- Text for analysis -
Busiest domestic routes from LIH (July 2025 – June 2026)
| Rank | City | Passengers | Airlines |
|---|---|---|---|
| 1 | Honolulu, HI | 741,274 | Hawaiian, Southwest |
| 2 | Los Angeles, CA | 243,239 | American, Delta, Hawaiian, Southwest, United |
| 3 | Seattle, WA | 154,326 | Alaska, Delta |
| 4 | Kahului, HI | 125,373 | Hawaiian, Southwest |
| 5 | San Francisco, CA | 116,278 | Alaska, United |
| 6 | Oakland, CA | 94,832 | Hawaiian, Southwest |
| 7 | Phoenix, AZ | 64,812 | American |
| 8 | Denver, CO | 58,149 | United |
| 9 | Las Vegas, NV | 56,532 | Southwest |
| 10 | Kailua-Kona, Hawaii | 36,451 | Hawaiian |

Busiest international routes from LIH (July 2025 – June 2026)
| Rank | City | Passengers | Airlines |
|---|---|---|---|
| 1 | Vancouver, Canada | 17,353 | Westjet |

===Airline market share===

Busiest airlines serving LIH (July 2025 – June 2026)
| Rank | Airline | Passengers | Share |
|---|---|---|---|
| 1 | Alaska Airlines | 1,224,344 | 33.7% |
| 2 | Hawaiian Airlines | 846,061 | 23.3% |
| 3 | Southwest Airlines | 635,704 | 17.5% |
| 4 | United Airlines | 410,881 | 11.3% |
| 5 | American Airlines | 259,616 | 7.1% |
| 6 | Other | 258,800 | 7.1% |

==Public transport==
The Kauaʻi Bus route 100/200 connects the airport to downtown Līhuʻe.

== Accidents and incidents ==
- On January 14, 2008, an Alpine Air Express Beechcraft 1900C-1 carrying 4,200 lbs. of mail crashed 11 km S of Līhuʻe Airport due to spatial disorientation and loss of situational awareness in darkness, along with monitoring cockpit instruments and an aircraft ahead. The sole occupant, the pilot, was killed.
- On December 15, 2022, a Beechcraft Model 77 Skipper belonging to the Civil Air Patrol crashed into a chain link fence shortly after takeoff. The pilot and his young son suffered non-life threatening injuries.

- Raw data -
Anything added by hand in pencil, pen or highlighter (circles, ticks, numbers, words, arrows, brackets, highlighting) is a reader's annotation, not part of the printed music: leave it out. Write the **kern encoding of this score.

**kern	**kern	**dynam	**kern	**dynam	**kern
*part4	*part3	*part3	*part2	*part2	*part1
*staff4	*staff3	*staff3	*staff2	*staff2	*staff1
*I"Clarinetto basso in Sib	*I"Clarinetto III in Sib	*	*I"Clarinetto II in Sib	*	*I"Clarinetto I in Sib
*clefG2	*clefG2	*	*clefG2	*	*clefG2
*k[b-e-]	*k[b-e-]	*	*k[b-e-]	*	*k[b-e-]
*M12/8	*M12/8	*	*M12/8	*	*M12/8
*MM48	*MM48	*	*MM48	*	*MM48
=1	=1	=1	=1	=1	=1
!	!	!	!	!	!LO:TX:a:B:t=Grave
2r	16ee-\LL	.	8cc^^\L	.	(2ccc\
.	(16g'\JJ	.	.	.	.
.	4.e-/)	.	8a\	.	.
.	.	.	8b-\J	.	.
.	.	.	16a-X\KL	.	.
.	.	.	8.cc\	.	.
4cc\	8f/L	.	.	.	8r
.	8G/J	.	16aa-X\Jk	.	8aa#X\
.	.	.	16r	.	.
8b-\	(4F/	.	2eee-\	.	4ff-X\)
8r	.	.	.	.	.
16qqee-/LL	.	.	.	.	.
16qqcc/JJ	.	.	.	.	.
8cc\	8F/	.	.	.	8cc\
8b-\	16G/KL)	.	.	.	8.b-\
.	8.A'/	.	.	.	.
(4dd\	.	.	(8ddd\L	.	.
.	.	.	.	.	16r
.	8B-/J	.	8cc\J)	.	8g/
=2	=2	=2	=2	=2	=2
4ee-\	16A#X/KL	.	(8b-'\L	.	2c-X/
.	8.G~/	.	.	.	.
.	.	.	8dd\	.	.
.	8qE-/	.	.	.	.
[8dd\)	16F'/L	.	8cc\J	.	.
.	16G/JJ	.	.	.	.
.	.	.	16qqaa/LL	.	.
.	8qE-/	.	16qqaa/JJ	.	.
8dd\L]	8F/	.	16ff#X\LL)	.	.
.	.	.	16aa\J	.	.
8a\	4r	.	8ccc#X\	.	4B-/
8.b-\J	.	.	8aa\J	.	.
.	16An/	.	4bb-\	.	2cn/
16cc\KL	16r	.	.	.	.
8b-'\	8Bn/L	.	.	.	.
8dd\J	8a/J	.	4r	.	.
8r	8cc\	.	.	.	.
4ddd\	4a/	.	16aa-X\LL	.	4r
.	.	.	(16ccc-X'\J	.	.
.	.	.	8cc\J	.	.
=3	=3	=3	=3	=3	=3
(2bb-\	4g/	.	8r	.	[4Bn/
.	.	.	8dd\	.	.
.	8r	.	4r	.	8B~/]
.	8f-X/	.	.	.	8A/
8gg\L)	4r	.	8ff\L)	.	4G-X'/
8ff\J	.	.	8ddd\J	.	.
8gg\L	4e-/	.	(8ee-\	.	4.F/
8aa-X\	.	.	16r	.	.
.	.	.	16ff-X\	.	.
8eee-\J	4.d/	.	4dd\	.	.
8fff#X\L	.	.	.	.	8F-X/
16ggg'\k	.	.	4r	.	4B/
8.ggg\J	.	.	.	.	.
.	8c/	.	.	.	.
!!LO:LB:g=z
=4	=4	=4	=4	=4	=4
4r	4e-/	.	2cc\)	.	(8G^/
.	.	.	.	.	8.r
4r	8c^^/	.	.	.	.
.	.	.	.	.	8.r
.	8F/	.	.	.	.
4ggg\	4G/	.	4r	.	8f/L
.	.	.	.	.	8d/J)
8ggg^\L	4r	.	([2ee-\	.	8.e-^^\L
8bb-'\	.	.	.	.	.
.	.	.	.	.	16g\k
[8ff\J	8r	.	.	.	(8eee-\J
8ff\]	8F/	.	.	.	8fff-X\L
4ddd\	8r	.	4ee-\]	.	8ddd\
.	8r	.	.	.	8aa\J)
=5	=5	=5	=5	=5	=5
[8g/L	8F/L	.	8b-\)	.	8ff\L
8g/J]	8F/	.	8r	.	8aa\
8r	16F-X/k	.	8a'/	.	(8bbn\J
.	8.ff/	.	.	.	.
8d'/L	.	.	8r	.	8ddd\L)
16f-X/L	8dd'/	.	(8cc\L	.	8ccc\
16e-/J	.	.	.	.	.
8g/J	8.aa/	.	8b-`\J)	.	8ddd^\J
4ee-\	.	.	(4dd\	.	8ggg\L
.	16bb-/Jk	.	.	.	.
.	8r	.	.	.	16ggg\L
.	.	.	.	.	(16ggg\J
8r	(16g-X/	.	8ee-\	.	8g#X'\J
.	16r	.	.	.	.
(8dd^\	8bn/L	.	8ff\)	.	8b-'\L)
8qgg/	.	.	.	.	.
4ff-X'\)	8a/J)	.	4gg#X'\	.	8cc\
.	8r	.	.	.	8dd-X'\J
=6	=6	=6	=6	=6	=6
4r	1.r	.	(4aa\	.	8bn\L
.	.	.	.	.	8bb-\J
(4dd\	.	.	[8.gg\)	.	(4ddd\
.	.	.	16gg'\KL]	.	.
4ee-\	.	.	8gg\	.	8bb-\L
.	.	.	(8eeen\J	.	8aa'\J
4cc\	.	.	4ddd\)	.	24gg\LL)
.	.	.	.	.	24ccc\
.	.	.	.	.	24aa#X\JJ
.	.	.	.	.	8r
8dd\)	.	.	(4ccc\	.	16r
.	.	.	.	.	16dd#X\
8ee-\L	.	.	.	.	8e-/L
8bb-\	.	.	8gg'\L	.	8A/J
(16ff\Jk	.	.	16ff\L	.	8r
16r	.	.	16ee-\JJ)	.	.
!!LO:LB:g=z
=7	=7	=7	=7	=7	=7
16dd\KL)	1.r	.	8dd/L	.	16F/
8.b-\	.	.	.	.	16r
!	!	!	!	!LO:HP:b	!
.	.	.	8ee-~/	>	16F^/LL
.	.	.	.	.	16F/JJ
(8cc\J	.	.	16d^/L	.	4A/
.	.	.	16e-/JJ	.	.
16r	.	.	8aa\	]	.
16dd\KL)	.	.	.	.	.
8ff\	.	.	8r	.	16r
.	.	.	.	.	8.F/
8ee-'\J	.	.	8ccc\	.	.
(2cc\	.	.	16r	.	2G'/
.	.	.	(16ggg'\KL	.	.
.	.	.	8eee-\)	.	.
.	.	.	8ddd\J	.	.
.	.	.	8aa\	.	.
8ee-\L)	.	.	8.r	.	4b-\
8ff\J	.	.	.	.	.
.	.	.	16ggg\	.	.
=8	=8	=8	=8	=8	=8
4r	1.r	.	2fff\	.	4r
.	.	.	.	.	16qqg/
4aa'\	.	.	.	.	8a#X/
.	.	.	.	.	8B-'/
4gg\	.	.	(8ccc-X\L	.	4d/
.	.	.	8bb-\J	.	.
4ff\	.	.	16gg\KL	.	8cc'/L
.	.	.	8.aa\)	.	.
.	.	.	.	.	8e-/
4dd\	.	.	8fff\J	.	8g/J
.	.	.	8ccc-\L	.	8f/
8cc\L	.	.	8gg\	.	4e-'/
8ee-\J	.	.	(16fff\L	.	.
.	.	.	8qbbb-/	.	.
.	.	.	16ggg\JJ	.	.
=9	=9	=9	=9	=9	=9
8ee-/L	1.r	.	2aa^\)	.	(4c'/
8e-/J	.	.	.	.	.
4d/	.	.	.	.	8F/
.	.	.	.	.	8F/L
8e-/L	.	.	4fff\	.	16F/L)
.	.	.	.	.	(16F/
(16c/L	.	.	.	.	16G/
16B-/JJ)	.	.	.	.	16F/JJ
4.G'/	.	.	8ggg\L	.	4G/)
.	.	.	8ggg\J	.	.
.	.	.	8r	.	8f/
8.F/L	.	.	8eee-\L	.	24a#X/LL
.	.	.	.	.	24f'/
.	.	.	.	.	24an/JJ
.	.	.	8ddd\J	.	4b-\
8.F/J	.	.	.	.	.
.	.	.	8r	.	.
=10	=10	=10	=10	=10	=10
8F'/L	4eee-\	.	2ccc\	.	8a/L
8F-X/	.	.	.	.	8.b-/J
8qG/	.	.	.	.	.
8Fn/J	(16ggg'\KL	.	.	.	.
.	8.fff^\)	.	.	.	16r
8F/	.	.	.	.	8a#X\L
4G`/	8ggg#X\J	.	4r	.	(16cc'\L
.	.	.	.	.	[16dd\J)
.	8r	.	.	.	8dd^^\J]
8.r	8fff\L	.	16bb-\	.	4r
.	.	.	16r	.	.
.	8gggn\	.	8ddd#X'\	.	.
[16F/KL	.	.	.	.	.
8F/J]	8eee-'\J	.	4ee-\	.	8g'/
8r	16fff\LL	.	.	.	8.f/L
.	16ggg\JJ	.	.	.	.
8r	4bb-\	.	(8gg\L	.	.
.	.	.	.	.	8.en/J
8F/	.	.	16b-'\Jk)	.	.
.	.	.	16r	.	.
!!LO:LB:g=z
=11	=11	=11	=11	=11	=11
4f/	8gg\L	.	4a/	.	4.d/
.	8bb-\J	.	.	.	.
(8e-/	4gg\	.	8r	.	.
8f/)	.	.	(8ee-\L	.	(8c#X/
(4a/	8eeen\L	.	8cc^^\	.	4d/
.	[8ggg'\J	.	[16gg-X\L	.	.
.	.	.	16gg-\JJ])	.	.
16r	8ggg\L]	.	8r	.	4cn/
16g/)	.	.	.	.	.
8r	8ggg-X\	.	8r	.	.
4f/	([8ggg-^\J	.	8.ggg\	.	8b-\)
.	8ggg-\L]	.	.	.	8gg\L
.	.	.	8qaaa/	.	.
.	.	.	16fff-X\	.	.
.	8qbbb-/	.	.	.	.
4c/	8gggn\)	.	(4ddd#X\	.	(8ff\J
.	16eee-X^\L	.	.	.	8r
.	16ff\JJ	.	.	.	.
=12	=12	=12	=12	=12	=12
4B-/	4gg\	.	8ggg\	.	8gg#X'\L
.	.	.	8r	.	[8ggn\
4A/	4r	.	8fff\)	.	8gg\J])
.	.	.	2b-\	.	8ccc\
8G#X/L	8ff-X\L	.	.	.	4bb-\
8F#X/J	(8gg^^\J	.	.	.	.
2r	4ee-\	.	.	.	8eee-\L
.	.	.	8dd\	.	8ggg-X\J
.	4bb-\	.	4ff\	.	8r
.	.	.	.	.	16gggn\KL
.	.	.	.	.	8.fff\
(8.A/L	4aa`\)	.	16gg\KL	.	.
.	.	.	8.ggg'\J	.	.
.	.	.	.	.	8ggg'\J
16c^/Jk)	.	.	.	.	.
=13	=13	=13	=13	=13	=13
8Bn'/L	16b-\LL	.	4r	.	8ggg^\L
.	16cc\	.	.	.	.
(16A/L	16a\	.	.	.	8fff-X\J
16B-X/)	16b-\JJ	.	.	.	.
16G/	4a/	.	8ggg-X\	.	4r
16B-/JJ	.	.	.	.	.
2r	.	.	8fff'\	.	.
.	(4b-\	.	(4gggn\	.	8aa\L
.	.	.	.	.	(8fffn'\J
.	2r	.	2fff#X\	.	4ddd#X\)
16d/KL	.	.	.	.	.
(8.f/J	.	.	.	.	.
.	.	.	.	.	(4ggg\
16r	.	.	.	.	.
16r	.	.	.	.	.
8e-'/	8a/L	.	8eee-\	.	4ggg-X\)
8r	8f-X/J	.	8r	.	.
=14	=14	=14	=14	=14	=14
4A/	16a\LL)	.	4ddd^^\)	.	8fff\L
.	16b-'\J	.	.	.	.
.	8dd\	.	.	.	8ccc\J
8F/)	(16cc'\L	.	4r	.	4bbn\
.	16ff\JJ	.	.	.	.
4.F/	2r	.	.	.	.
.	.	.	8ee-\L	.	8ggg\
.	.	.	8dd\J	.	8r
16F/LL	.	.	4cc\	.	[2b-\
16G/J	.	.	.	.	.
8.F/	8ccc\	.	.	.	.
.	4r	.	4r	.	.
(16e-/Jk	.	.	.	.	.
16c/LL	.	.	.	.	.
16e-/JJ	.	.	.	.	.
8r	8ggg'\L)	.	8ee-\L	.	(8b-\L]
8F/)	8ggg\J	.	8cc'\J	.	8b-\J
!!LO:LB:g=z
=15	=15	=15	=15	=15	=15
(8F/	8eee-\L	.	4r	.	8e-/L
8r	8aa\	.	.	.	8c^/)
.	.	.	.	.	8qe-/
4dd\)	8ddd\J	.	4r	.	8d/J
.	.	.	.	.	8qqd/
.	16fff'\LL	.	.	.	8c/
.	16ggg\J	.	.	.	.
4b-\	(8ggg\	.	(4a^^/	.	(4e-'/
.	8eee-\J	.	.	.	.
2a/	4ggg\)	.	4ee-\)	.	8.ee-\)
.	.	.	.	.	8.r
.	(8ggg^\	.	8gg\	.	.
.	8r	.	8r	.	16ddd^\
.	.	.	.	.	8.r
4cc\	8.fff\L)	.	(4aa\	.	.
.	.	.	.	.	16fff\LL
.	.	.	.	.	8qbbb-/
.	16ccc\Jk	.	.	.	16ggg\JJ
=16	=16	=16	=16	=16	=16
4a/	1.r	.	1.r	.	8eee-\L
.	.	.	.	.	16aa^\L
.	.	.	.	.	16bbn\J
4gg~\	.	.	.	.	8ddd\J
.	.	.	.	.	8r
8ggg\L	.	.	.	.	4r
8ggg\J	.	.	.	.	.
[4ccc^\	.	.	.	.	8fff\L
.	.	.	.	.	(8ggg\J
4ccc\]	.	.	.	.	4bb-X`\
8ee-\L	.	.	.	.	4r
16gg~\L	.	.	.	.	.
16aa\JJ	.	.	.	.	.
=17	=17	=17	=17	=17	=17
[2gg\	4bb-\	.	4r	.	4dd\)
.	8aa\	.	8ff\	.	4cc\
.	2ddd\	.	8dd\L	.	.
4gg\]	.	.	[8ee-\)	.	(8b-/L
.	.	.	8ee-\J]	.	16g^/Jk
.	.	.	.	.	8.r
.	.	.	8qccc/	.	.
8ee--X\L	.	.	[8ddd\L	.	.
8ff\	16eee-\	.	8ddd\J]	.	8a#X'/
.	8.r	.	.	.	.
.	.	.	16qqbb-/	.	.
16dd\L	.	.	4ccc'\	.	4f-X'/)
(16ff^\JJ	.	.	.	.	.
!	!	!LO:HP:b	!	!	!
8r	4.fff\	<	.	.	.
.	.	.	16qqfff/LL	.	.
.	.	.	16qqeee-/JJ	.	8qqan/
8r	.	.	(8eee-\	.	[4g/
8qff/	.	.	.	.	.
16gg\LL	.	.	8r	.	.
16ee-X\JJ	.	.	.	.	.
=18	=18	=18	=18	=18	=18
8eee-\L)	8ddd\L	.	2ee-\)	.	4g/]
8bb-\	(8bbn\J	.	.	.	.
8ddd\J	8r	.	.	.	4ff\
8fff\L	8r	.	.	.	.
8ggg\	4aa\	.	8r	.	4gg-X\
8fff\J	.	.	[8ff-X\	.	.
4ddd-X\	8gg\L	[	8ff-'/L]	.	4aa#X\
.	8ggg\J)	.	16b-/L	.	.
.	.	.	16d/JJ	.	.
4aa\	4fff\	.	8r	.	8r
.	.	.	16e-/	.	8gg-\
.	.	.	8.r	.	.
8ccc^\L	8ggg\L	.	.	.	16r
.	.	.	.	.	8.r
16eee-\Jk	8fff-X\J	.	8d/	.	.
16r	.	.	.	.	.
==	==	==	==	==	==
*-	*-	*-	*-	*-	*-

- To do -
A. In the airport text, which bus route connects the airport to downtown Līhuʻe?
B. Please extract the passage of the airport text between "Busiest airlines serving" and "to downtown Līhuʻe.", inclusive, copying it word for word.

- Answers in order -
A. The Kauaʻi Bus route 100/200.

B.
Busiest airlines serving LIH (July 2025 – June 2026)
| Rank | Airline | Passengers | Share |
|---|---|---|---|
| 1 | Alaska Airlines | 1,224,344 | 33.7% |
| 2 | Hawaiian Airlines | 846,061 | 23.3% |
| 3 | Southwest Airlines | 635,704 | 17.5% |
| 4 | United Airlines | 410,881 | 11.3% |
| 5 | American Airlines | 259,616 | 7.1% |
| 6 | Other | 258,800 | 7.1% |

==Public transport==
The Kauaʻi Bus route 100/200 connects the airport to downtown Līhuʻe.